[INSTRUÇÕES]
a – Reproduza sem nenhuma alteração, do texto sobre a livraria de “Emily in Paris”, tudo desde “Mesmo que o” até “defensora da cor.”.
b – Transforme em lista o parágrafo que começa com “Nela, a jovem protagonista”, do texto sobre a livraria de “Emily in Paris”, preservando seus fatos principais.

[TRECHO FORNECIDO]
Livraria cenário de ‘Emily in Paris’ é achado para turista na França

Mesmo que o leitor não tenha assistido, certamente ouviu falar da série “Emily in Paris”, a versão millennial e ainda mais frívola da cringe e novaiorquina “Sex and the City”.

Nela, a jovem protagonista, uma Cinderela do marketing de Chicago, incapaz de pedir um pain au chocolat na língua de Molière, é a responsável por lançar um novo ponto turístico no repertório já vasto da cidade mais cobiçada do mundo: a Place de la Estrapade, uma pequenina, bucólica e ultra charmosa praça no coração do mítico Quartier Latin, a poucos passos da Sorbonne histórica e do Panthéon.

Foi na Place de la Estrapade —onde, até o século 18, guilhotinavam cabeças insubordináveis e soldados desertores— que Emily ofereceu um jantar de aniversário, embrulhada em um vestido rosa choque que daria paúra até mesmo na estilista italiana Elza Schiaparelli, a mais fervorosa defensora da cor.

Mas, ah, o cenário. No plano de fundo da soirée, em uma bonita tomada lenta executada por um travelling, um contraste no mínimo curioso: a livraria portuguesa de um ermitão francês com ares de Bartlebly que todo turista precisa conhecer.

[DADOS FORNECIDOS]

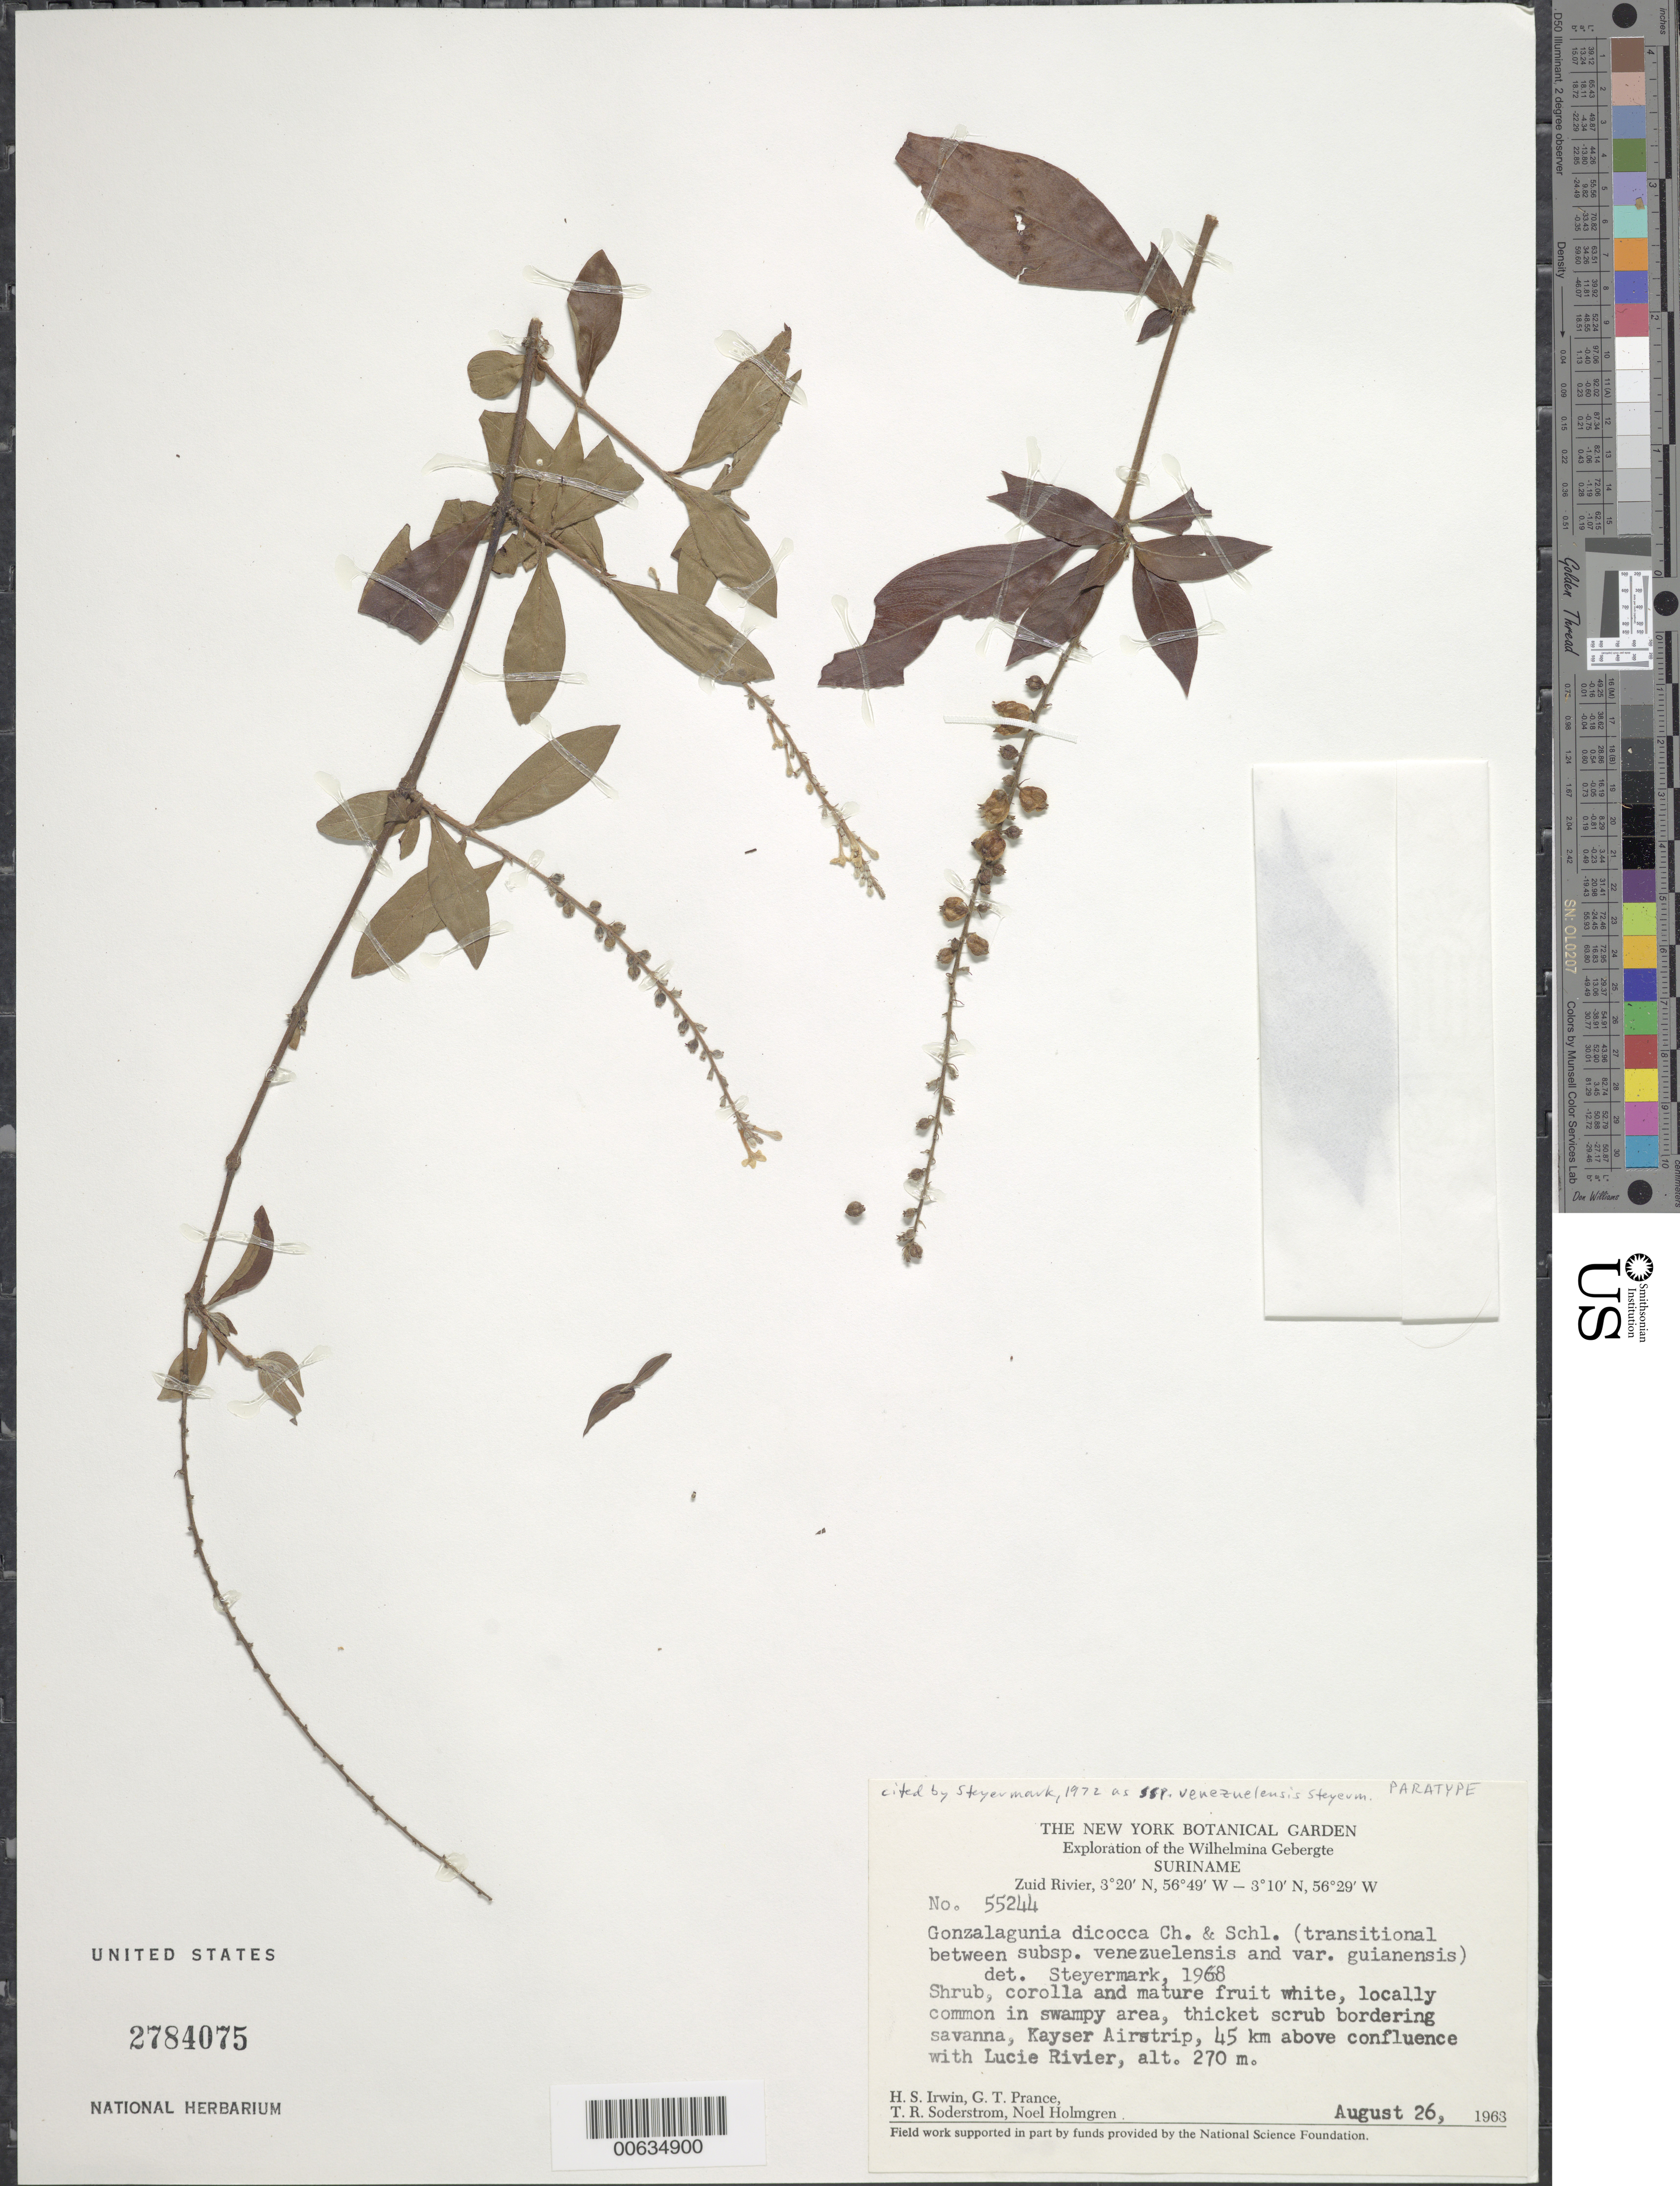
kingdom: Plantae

...

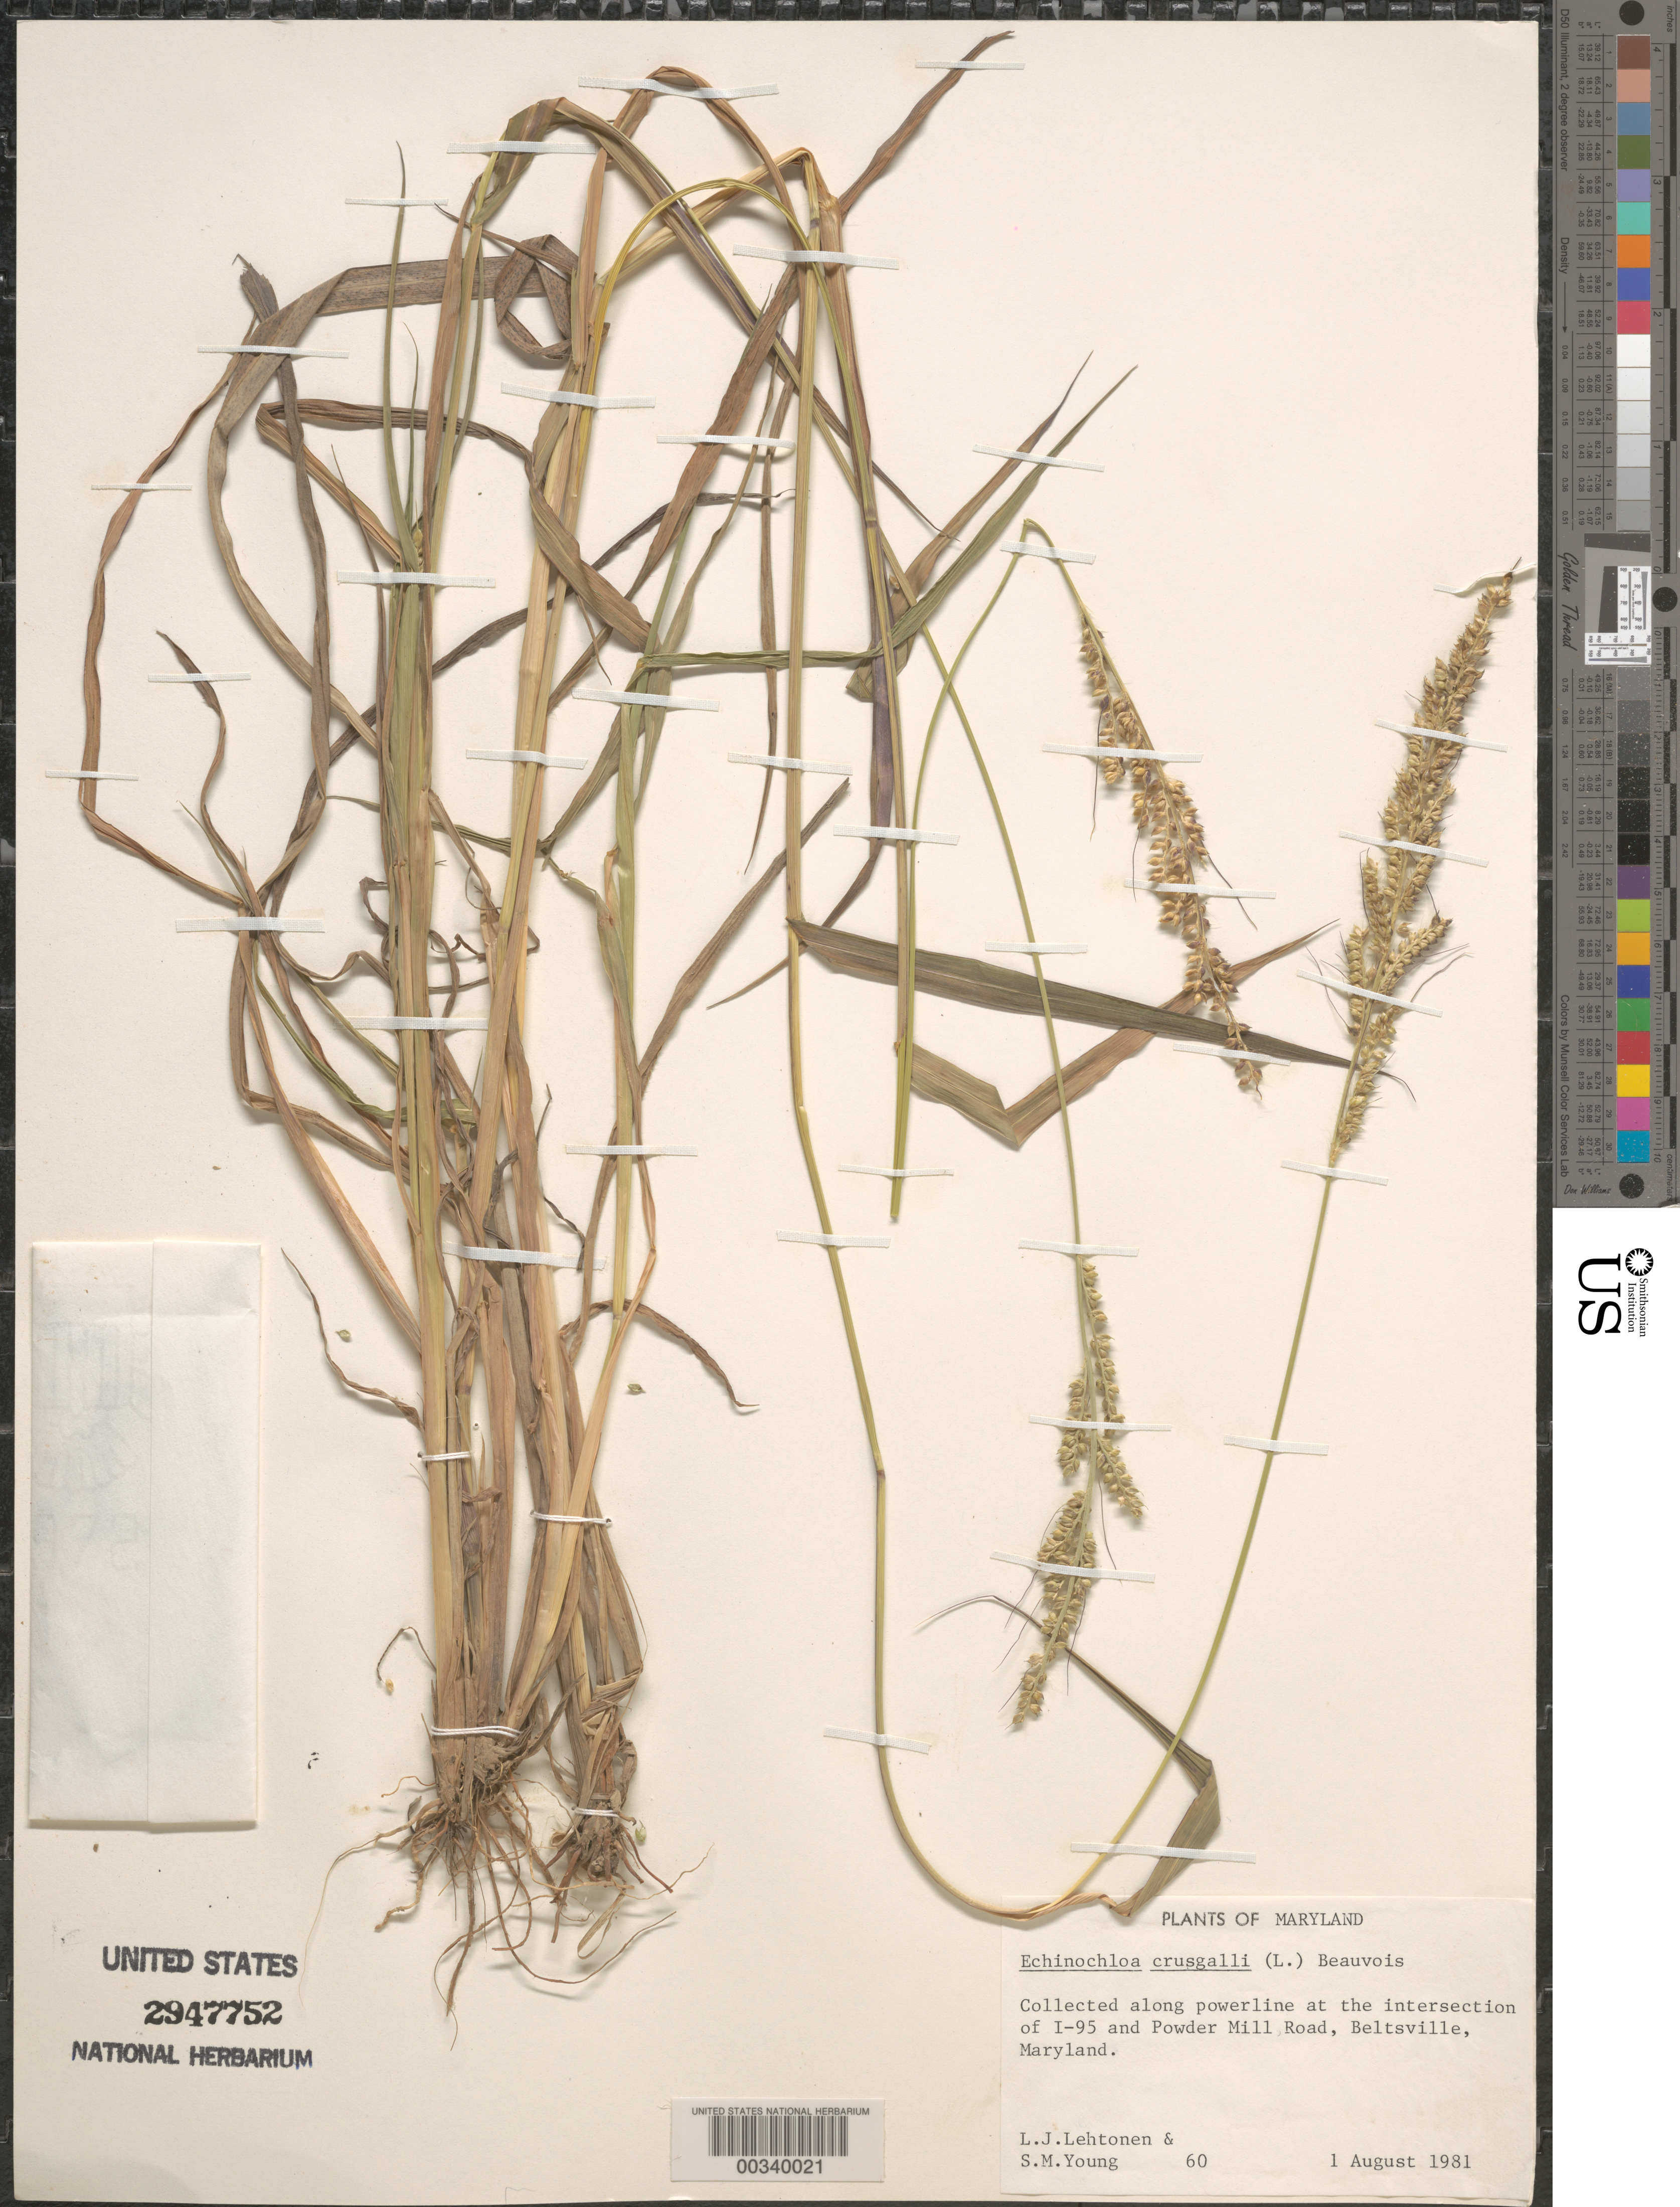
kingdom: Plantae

[RESPOSTAS ESCRITAS]
a –
Mesmo que o leitor não tenha assistido, certamente ouviu falar da série “Emily in Paris”, a versão millennial e ainda mais frívola da cringe e novaiorquina “Sex and the City”.

Nela, a jovem protagonista, uma Cinderela do marketing de Chicago, incapaz de pedir um pain au chocolat na língua de Molière, é a responsável por lançar um novo ponto turístico no repertório já vasto da cidade mais cobiçada do mundo: a Place de la Estrapade, uma pequenina, bucólica e ultra charmosa praça no coração do mítico Quartier Latin, a poucos passos da Sorbonne histórica e do Panthéon.

Foi na Place de la Estrapade —onde, até o século 18, guilhotinavam cabeças insubordináveis e soldados desertores— que Emily ofereceu um jantar de aniversário, embrulhada em um vestido rosa choque que daria paúra até mesmo na estilista italiana Elza Schiaparelli, a mais fervorosa defensora da cor.

b –
- A protagonista é uma jovem de Chicago que trabalha com marketing e não consegue pedir um pain au chocolat em francês.
- Ela é responsável por lançar um novo ponto turístico em Paris, a Place de la Estrapade.
- A praça é pequena, bucólica e muito charmosa.
- Fica no coração do Quartier Latin, a poucos passos da Sorbonne histórica e do Panthéon.